### Activity:
Give back the lines of the records exactly, starting at the first and ending at the one with "Localize all text".

### Data for this task:
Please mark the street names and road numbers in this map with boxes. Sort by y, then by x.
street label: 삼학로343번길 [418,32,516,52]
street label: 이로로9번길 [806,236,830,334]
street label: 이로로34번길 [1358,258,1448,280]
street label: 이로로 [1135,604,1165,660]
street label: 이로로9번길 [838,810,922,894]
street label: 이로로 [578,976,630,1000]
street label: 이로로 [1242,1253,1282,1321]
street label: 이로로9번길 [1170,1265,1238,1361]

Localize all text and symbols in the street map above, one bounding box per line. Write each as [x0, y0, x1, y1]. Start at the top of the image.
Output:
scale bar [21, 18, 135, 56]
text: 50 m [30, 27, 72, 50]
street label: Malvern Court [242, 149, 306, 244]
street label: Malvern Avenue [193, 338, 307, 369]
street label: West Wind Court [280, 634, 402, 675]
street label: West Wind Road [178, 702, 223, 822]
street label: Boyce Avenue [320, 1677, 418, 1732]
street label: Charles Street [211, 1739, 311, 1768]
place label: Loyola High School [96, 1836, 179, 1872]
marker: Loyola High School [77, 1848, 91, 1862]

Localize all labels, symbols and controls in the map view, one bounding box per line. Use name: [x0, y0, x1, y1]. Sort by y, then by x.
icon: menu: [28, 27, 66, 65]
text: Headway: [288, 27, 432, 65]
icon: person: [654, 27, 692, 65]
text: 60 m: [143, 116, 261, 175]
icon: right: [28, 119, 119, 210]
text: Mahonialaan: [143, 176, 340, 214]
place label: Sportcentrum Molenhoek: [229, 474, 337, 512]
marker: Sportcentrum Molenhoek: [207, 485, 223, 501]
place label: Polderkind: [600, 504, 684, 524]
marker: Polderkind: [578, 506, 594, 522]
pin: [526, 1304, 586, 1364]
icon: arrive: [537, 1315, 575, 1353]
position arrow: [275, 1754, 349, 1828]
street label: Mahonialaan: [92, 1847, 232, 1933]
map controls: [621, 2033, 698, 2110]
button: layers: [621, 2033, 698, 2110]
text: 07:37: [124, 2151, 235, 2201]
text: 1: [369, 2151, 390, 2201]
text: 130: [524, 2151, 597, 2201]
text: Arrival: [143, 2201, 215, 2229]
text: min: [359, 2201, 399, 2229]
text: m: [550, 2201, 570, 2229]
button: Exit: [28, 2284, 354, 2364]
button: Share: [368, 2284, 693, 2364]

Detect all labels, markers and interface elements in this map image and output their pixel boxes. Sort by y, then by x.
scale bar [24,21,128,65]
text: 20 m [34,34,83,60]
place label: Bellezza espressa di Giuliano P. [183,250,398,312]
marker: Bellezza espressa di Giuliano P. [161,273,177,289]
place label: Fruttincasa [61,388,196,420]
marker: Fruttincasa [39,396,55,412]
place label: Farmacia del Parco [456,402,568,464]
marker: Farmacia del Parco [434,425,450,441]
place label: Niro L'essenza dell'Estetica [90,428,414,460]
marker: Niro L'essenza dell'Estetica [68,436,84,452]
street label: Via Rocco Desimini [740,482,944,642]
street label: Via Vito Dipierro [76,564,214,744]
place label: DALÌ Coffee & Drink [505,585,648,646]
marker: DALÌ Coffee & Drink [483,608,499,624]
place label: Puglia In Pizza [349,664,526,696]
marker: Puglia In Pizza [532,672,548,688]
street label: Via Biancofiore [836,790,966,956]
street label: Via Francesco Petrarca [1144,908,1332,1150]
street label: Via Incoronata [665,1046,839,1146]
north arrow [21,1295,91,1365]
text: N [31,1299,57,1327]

### Answer to the exercise:
Please mark the street names and road numbers in this map with boxes. Sort by y, then by x.
street label: 삼학로343번길 [418,32,516,52]
street label: 이로로9번길 [806,236,830,334]
street label: 이로로34번길 [1358,258,1448,280]
street label: 이로로 [1135,604,1165,660]
street label: 이로로9번길 [838,810,922,894]
street label: 이로로 [578,976,630,1000]
street label: 이로로 [1242,1253,1282,1321]
street label: 이로로9번길 [1170,1265,1238,1361]

Localize all text and symbols in the street map above, one bounding box per line. Write each as [x0, y0, x1, y1]. Start at the top of the image.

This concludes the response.